Serena Williams acknowledged for the first time Tuesday that she was retiring from tennis, saying in a poignant as-told-to cover story in Vogue that she had made the difficult decision to give her family her full attention.
“Believe me, I never wanted to have to choose between tennis and a family. I don’t think it’s fair,” wrote Williams, who didn’t specify exactly when she will hang up her racket but is set to play in the U.S. Open, which begins August 29. “If I were a guy, I wouldn’t be writing this because I’d be out there playing and winning while my wife was doing the physical labor of expanding our family.”
Williams, a 23-time Grand Slam singles champion, expressed some frustration that she couldn’t solidify her claim as tennis’ greatest of all-time by passing Margaret Court’s record of 24 major titles. But she can take some solace in the fact that she has changed the game for female athletes financially.
Williams, who turns 41 next month, has earned $94.6 million in career prize money on the WTA Tour, more than double the next-best mark, the $42.3 million posted by her sister Venus. She has been even more successful off the court, earning more than $340 million (before taxes and agents’ fees) from endorsements, appearances and other business endeavors, according to Forbes estimates. In May, she landed at No. 31 in Forbes’ annual ranking of the world’s highest-paid athletes with $45.3 million—almost all of it from endorsements—despite having been sidelined by injuries for ten months.

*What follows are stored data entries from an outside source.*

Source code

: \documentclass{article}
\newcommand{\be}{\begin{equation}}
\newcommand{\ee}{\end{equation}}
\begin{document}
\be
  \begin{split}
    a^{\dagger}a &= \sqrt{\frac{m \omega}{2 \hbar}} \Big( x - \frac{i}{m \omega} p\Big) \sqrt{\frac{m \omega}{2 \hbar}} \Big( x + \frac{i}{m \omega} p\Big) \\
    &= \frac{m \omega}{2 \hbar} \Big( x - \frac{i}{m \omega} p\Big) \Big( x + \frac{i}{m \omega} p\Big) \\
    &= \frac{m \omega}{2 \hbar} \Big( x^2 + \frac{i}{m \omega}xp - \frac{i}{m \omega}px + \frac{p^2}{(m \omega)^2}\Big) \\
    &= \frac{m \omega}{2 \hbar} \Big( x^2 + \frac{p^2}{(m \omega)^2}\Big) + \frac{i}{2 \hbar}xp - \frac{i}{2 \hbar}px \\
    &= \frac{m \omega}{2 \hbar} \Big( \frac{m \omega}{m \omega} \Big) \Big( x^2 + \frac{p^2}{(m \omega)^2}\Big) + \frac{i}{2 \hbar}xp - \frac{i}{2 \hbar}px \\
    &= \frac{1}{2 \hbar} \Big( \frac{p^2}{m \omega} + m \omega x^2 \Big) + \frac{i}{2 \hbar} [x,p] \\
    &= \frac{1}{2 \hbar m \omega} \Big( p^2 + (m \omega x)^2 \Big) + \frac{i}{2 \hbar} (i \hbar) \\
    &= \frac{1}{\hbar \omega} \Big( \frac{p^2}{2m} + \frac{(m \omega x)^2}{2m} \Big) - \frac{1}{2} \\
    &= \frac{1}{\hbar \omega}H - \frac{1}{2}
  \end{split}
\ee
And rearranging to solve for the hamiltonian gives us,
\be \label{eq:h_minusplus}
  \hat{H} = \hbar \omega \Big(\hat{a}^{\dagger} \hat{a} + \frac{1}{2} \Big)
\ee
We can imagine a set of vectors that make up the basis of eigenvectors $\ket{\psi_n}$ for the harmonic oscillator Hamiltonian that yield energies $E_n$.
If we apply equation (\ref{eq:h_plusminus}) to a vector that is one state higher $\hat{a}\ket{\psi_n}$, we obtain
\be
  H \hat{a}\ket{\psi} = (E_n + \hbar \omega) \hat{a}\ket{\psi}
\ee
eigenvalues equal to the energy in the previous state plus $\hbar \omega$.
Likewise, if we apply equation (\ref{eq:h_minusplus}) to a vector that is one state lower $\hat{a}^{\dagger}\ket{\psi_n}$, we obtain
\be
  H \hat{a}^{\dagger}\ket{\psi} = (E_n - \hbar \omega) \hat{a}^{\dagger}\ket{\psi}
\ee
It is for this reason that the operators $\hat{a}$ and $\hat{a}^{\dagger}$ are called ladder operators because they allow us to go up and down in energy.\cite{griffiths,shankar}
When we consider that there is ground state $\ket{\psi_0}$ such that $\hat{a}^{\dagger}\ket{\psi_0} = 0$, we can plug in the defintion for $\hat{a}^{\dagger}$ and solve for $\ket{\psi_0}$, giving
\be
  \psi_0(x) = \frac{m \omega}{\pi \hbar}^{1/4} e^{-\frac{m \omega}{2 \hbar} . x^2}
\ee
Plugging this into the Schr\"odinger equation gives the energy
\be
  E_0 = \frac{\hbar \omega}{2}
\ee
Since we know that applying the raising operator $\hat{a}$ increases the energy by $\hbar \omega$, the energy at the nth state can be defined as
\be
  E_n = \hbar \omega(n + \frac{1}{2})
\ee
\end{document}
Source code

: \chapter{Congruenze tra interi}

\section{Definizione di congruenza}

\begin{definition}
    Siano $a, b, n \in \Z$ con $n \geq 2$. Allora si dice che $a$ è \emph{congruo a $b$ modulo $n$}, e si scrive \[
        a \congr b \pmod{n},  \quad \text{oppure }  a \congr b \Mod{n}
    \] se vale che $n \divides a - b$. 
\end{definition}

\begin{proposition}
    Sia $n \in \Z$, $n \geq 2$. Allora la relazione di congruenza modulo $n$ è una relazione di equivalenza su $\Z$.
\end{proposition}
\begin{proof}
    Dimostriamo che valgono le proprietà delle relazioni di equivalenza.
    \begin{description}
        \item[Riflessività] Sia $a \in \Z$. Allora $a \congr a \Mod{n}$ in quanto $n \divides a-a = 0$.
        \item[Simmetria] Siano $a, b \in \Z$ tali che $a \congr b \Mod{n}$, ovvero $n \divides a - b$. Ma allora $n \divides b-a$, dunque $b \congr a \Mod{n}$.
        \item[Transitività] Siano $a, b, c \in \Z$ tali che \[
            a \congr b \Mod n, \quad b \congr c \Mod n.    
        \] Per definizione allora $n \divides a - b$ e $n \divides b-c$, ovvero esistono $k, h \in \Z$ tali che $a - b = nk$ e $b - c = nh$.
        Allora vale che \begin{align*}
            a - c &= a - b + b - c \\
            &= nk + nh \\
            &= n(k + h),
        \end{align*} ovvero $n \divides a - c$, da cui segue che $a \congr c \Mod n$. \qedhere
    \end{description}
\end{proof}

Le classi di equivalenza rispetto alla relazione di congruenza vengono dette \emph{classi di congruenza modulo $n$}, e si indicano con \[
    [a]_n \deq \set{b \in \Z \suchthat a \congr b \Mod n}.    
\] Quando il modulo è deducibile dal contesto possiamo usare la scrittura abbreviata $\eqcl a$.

Williams has more than a dozen corporate partners, and even as her playing schedule has dwindled, with no more than eight tournaments in a year since 2015, she has remained an inescapable presence on television screens, appearing in two separate Super Bowl commercials this year, for Michelob Ultra and Tonal. That has helped secure her a place on Forbes’ list of America’s richest self-made women, at No. 90 with an estimated net worth of $260 million. Maria Sharapova (No. 97, $220 million) is the only other athlete on the list.
Advertisers haven’t always given her her due. Sharapova outpaced her off the court for 11 straight years, for instance, even while Williams was piling up Grand Slams. But a late-career resurgence helped Williams end that streak in 2016, and there’s no arguing with her longevity. When Sharapova retired in 2020 at 32, she had earned roughly $290 million off the court, more than $50 million behind Williams’ career total. Williams’ marketing success has paved the way for a new generation in women’s sports, including fellow tennis champion Naomi Osaka, who ranked 19th on this year’s highest-paid athletes with $59.2 million, including $58 million off the court, a record for a female athlete.
Many of Williams’ endorsements are likely to continue into her retirement, just as Sharapova has continued to promote Nike, Evian and Porsche. But her attention has increasingly turned to investing, primarily through Serena Ventures. The firm, which she formally announced in 2019 and which focuses on early-stage companies, has investments in more than 60 startups and announced in March that it had raised an inaugural fund of $111 million. Williams wrote in her Vogue essay that the firm had funded 16 unicorns and noted that 78% percent of the companies in its portfolio had been founded by women and people of color.
She has plenty else to keep her busy after she leaves tennis, including a board seat with SurveyMonkey’s parent, Momentive, and a board advisor post with NFT company Sorare. Her first children’s book is due to be released next month, and she is expanding her sports assets, investing in NWSL expansion club Angel City FC in 2020 after buying a small stake in the NFL’s Miami Dolphins in 2009.
Williams, who won the 2017 Australian Open while pregnant with her daughter, Olympia, made clear in her essay that she wanted to focus on her family, writing that she and her husband, Reddit cofounder Alexis Ohanian, have been trying to have another child.
“I definitely don’t want to be pregnant again as an athlete,” she wrote. “I need to be two feet into tennis or two feet out.”
The tennis world will mourn her departure, but she has left an indelible mark.